Kwanza Hall wins special election to serve remainder of John Lewis' term in Congress

The remainder of the late US Rep. John Lewis’ term will be served by Democrat Kwanza Hall, who won control of the reliably blue seat in a House runoff special election in Georgia Tuesday, CNN projects.

Hall, a former Atlanta city councilman, will be sworn in after the election’s results are certified and serve for about a month. He will represent Georgia’s 5th Congressional District until early January, when Rep.-elect Nikema Williams takes over control of the seat, which she won in the November general election.

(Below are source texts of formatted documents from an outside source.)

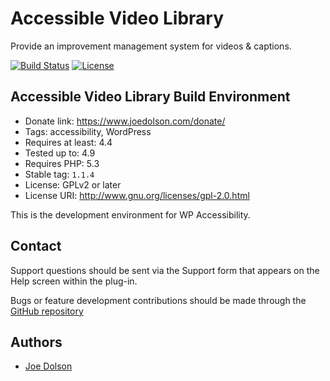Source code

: # Accessible Video Library

Provide an improvement management system for videos & captions.

[![Build Status](https://travis-ci.org/joedolson/accessible-video-library.svg)](https://travis-ci.org/joedolson/accessible-video-library) [![License](https://img.shields.io/badge/license-GPL--2.0%2B-green.svg)](https://www.gnu.org/license/gpl-2.0.html)

## Accessible Video Library Build Environment

* Donate link: https://www.joedolson.com/donate/
* Tags: accessibility, WordPress  
* Requires at least: 4.4  
* Tested up to: 4.9
* Requires PHP: 5.3
* Stable tag: `1.1.4`
* License: GPLv2 or later  
* License URI: http://www.gnu.org/licenses/gpl-2.0.html  

This is the development environment for WP Accessibility. 

## Contact

Support questions should be sent via the Support form that appears on the Help screen within the plug-in.

Bugs or feature development contributions should be made through the [GitHub repository](https://github.com/joedolson/accessible-video-library/issues)

## Authors 

* [Joe Dolson](https://www.joedolson.com)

Though he won’t be in office for long, Hall’s win means he will forever be intertwined with the legacy of Lewis, a civil rights icon and 17-term congressman who died in July. Hall will also have a chance to participate in several upcoming legislative battles, as Congress is set to consider a broad spending bill next week in order to avert a government shutdown, among other business.
Lewis, who served the Atlanta-based district for more than three decades and was viewed “as the conscience of Congress,” was Hall’s friend, neighbor and mentor.
    Lewis’ son, John-Miles Lewis, endorsed Hall in October, calling him the “perfect candidate to complete my father’s term and maintain his legacy, if only for a short time.”
    Hall campaigned for the seat vowing to “ensure Lewis’ activism legacy continues” and create a “smooth transition” for Williams.
    He received the most votes in September’s special election out of the seven candidates vying for the remainder of Lewis’ term.
    But because no candidate broke 50% of the vote, Hall and Democrat Robert Franklin advanced to a runoff election weeks later.
    Hall will serve until Williams is sworn in for the full two-year term on January 3 along with the rest of the new Congress.
    The runoff election for Lewis’ remaining term has been overshadowed by Georgia’s high-stakes Senate runoff election planned for January 5. The state’s two Republican US senators are defended their seats in contests that could determine the balance of control in the upper chamber of Congress.
      If either of the incumbent Republican senators, Kelly Loeffler and David Perdue, hold onto their seats, the GOP will retain its majority control in the Senate.
      In November, Lewis’ district had helped flip Georgia and its 16 electoral votes to President-elect Joe Biden.